-------- Extrait choisi

Face au collectif « Non à la falsification de l’histoire », des partisans de l’ancien président Moussa Traoré (1968-1991), en l’occurrence les auteurs de l’ouvrage « Le Mali sous Moussa Traoré », n’entendent pas se taire.
La parution du livre : « Le Mali sous Moussa Traoré » a créé l’émoi au sein d’une frange bien connue du landerneau politique malien. On eut dit un pavé jeté dans la mare.
Un collectif se faisant appeler « Non à la falsification de l’histoire » vient de rendre publique une Déclaration dans laquelle l’ouvrage est qualifié de « livre sacrilège », de « livre provocateur », « d’ouvrage contre la démocratie malienne ».
Il y est annoncé que « les victimes, témoins et rescapés du régime CMLN-UDPM publieront leur réponse, individuellement et/ou collectivement, sous la forme de livre(s) écrit(s) sur la base de la vérité scientifique, étayée par des preuves irréfutables ».
Ne serait-ce que pour cela, la sortie du livre est à saluer. La littérature politique du Mali contemporaine se verra ainsi enrichie et les générations présentes et futures seront davantage éclairées sur cette période charnière de notre histoire contemporaine.
En écrivant « Le Mali sous Moussa Traoré », les auteurs ont voulu simplement donner leur part de vérité, l’histoire étant le plus souvent donnée dans la version du vainqueur. « Tant que les lions n’auront pas leurs propres historiens, dit l’adage, les récits de chasse tourneront à la gloire du chasseur ».
Pendant plus de 25 ans nous avons eu droit à la version du chasseur. Tout a été dit sur « les crimes crapuleux du régime sans gloire du dictateur ». Pourquoi alors cette levée de boucliers parce que simplement les lions ont décidé de donner eux aussi leur version des faits en affirmant, preuve à l’appui, que c’est sous Moussa Traoré qu’ont été réalisés les plus grands investissements hydro-agricoles, industriels, énergétiques, routiers du Mali indépendant ?
« Le Mali sous Moussa Traoré » est sous-titré « Les grandes réalisations de l’UDPM, parti de développement ».
Il ne retrace pas l’histoire du 26 mars. Celle-ci mérite d’être écrite pour éclairer les zones d’ombre que le procès crimes de sang n’a pas permis d’élucider, pour faire le discernement entre ceux qui étaient guidés par le seul idéal de changement et ceux tapis dans l’ombre qui ont tiré les ficelles, ont attisé les flammes et ont tiré les marrons du feu. Les auteurs du livre sont prêts à prendre part à cette entreprise.

----------------

| But visé |
Réécrivez le passage de l’article sur le livre « Le Mali sous Moussa Traoré » allant de « Un collectif se » à « notre histoire contemporaine. », en remplaçant « ouvrage » par « essai ».

-------- Données fournies

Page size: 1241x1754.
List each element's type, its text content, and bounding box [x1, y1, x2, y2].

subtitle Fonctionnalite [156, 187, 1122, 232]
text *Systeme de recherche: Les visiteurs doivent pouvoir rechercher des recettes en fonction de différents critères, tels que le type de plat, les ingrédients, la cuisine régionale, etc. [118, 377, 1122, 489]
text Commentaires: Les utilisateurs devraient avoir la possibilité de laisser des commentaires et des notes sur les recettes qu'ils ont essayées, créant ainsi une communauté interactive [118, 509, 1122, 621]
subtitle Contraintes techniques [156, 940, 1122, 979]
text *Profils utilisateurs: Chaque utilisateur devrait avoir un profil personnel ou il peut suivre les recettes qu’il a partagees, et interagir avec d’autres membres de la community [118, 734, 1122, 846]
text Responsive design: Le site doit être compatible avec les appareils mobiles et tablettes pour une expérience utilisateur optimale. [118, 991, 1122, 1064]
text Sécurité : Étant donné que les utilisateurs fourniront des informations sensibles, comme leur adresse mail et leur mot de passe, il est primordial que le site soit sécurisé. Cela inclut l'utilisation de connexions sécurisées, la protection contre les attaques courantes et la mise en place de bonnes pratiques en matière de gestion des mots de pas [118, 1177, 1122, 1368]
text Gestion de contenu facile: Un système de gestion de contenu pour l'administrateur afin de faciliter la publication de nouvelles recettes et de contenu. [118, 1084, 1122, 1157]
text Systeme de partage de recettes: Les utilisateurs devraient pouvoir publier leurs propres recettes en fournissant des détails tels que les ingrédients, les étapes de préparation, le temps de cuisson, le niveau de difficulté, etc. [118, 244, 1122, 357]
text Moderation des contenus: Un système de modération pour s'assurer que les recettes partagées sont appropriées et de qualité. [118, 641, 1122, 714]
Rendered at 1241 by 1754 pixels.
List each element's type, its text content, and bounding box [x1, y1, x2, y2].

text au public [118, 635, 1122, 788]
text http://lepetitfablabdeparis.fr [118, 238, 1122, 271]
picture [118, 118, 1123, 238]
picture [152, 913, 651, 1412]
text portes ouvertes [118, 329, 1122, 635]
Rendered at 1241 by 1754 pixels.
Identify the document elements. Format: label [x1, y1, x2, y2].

----------------

| Réponse attendue |
Un collectif se faisant appeler « Non à la falsification de l’histoire » vient de rendre publique une Déclaration dans laquelle l’essai est qualifié de « livre sacrilège », de « livre provocateur », « d’essai contre la démocratie malienne ».
Il y est annoncé que « les victimes, témoins et rescapés du régime CMLN-UDPM publieront leur réponse, individuellement et/ou collectivement, sous la forme de livre(s) écrit(s) sur la base de la vérité scientifique, étayée par des preuves irréfutables ».
Ne serait-ce que pour cela, la sortie du livre est à saluer. La littérature politique du Mali contemporaine se verra ainsi enrichie et les générations présentes et futures seront davantage éclairées sur cette période charnière de notre histoire contemporaine.